Polskie firmy internetowe już od dawna widzą ogromne zmiany technologiczne zwłaszcza w USA czy Chinach. Wiele z nich dość ostrożnie podchodziło do tego rodzaju wdrożeń, ale obecna sytuacja zdecydowanie oznaczać będzie zmianę podejścia.
Zakupy z domu
– Konsument coraz częściej podejmuje świadome decyzje, trzymając emocje na wodzy, sprawdza opinie i porównuje ceny. Dziś klienta zdobywa się czasem dostawy towaru, opieką serwisową, profesjonalnymi treściami (content marketingiem) i jakością obsługi klienta – mówi Sebastian Sadowski-Romanov, prezes ITRO Export Solutions. – Sklepy internetowe są bezpieczne i nie zamykamy ich na kwarantannę. Jeżeli dodamy do tego, że już dziś niektóre firmy potrafią zrobić magazyny na 26 tysięcy miejsc paletowych obsługiwane przez jednego pracownika, to raczej łatwo możemy przewidzieć, że właśnie takie połączenie automatyzacji sprzedaży, marketingu i magazynowania będą najbardziej rozpowszechnionymi inwestycjami, a firmy logistyczne rozwiną transport samochodów autonomicznych, sieci paczkomatów i błyskawiczne dostawy dronami – dodaje.

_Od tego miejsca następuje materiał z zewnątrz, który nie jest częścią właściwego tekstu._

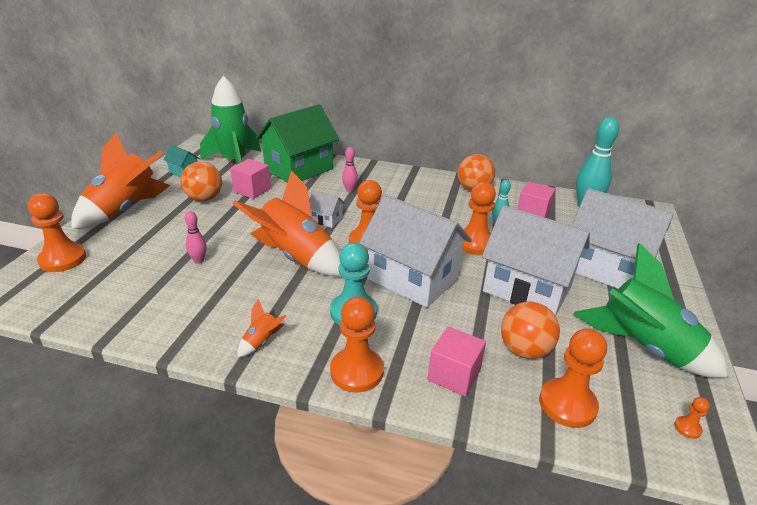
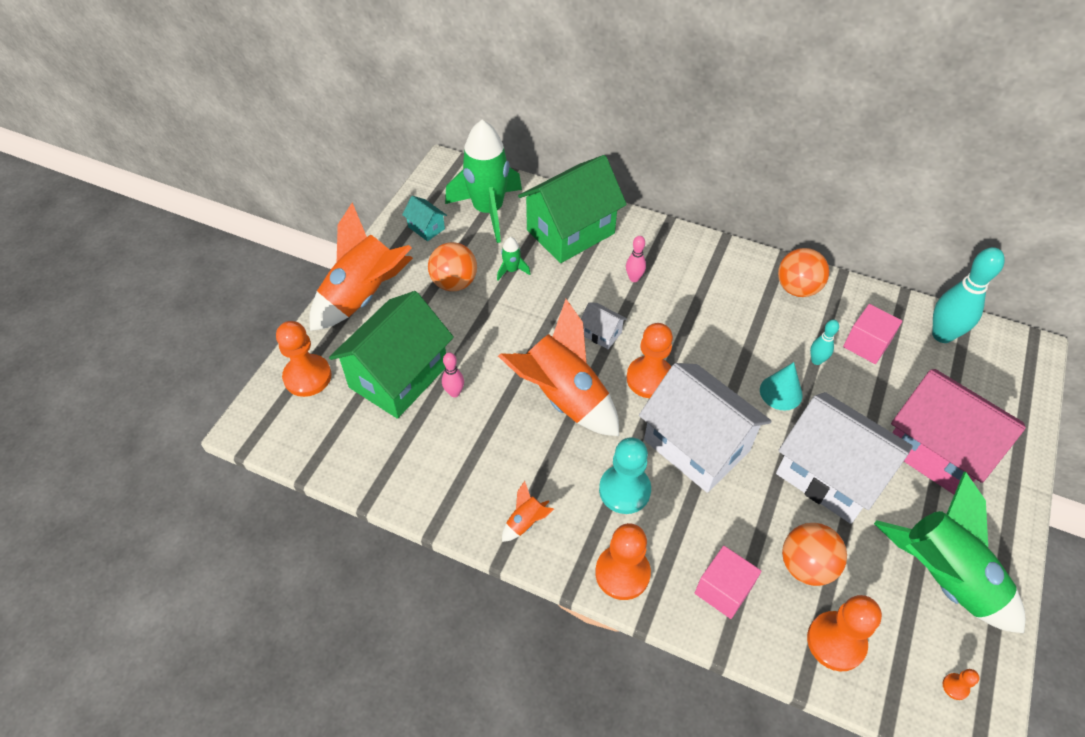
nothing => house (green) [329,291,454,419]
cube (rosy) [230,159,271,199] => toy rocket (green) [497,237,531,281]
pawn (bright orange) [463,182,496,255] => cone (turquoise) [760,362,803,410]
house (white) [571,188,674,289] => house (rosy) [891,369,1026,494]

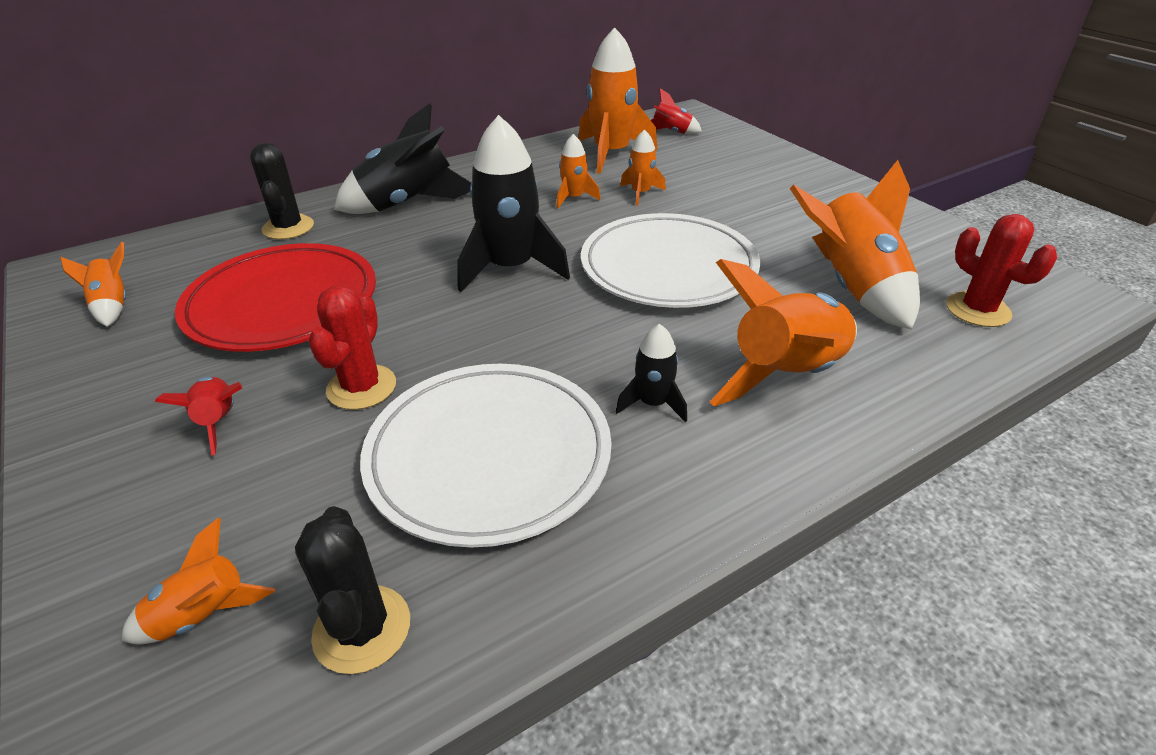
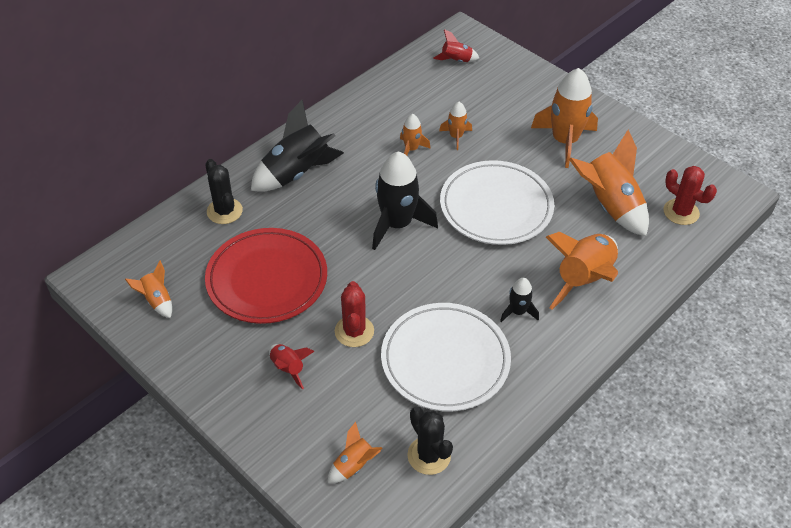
toy rocket (bright orange) [578,27,657,174] => toy rocket (bright orange) [531,68,598,168], shifted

Ciekawe rozwiązanie dla przedsiębiorców ma spółka E-Kiosk, największy dystrybutor e-prasy w Polsce, do którego należy agencja eContentLAB. Agencja ma w swojej ofercie produkty oparte na rozszerzonej rzeczywistości (AR) oraz wirtualnej rzeczywistości (VR). Dzięki tej technologii przedsiębiorcy, którzy są zmuszeni do zamknięcia swoich punktów sprzedaży – mogą oferować swoje produkty poprzez aplikacje. Klienci zaś mogą je zobaczyć w rozszerzonej rzeczywistości – nie ruszając się z domu.

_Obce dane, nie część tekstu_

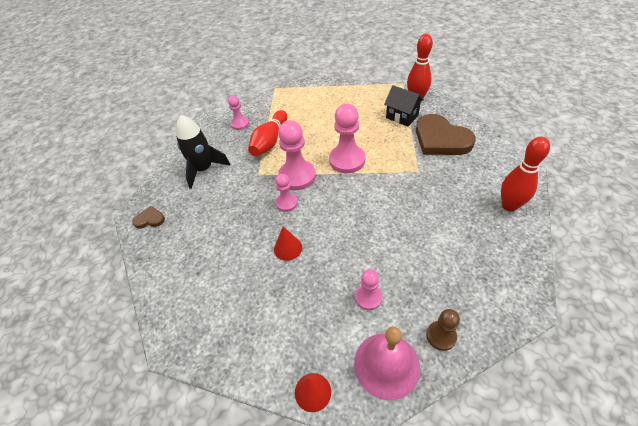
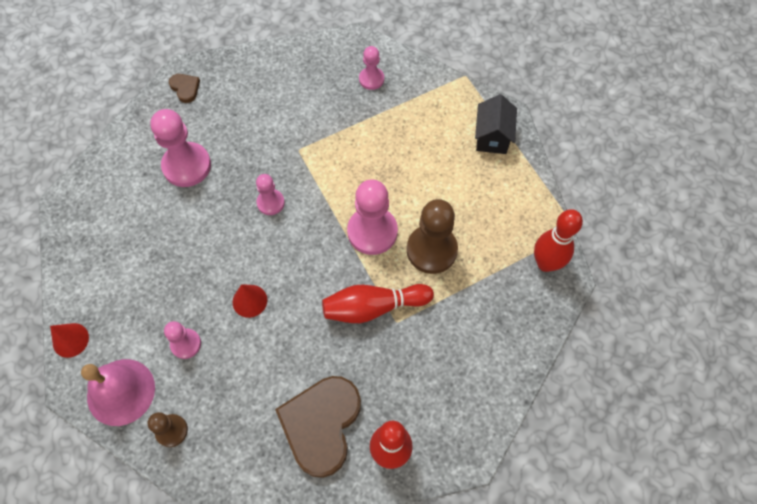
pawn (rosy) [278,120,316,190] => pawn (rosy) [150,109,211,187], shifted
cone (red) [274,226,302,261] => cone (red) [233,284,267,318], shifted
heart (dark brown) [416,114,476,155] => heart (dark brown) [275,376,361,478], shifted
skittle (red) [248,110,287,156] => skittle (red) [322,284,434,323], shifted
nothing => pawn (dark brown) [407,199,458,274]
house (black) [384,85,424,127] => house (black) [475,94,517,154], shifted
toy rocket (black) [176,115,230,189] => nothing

- Głównym problemem przedsiębiorców jest to, że z powodu epidemii muszą zamykać swoje punkty sprzedaży. Ponadto większość ludzi z ostrożności pozostaje w domach. Uważam, że hasło #zostańwdomu warto uzupełnić w obszarze biznesu o kolejne: #kupujwdomu. Tu dobrym narzędziem sprzedaży są rozwiązania oparte na rozszerzonej rzeczywistości (AR). Dzięki aplikacji AR sprzedający może ze swoimi produktami „wejść" do domu klienta. Klient natomiast może zobaczyć produkt na własne oczy, nie ruszając się z domu. Przymierzyć buty, ubrania, wejść do wnętrza samochodu, obejrzeć meble – mówi Mikołaj Tocki, dyrektor zarządzający agencji eContentLAB, oferującej m.in. rozwiązania oparte na technologii rozszerzonej rzeczywistości (AR) i wirtualnej rzeczywistości (VR).
– W zasadzie nie ma ograniczeń, jeśli chodzi o produkty. Rozwiązanie jest warte uwagi jeszcze z dwóch powodów: aplikacja może służyć przez wiele lat – wystarczy uzupełniać ją o nowe produkty. I druga rzecz: epidemia trwale zmieni nawyki konsumentów. Po jej opanowaniu wiele osób nadal chętnie będzie kupowało, nie wychodząc z domu – dodaje.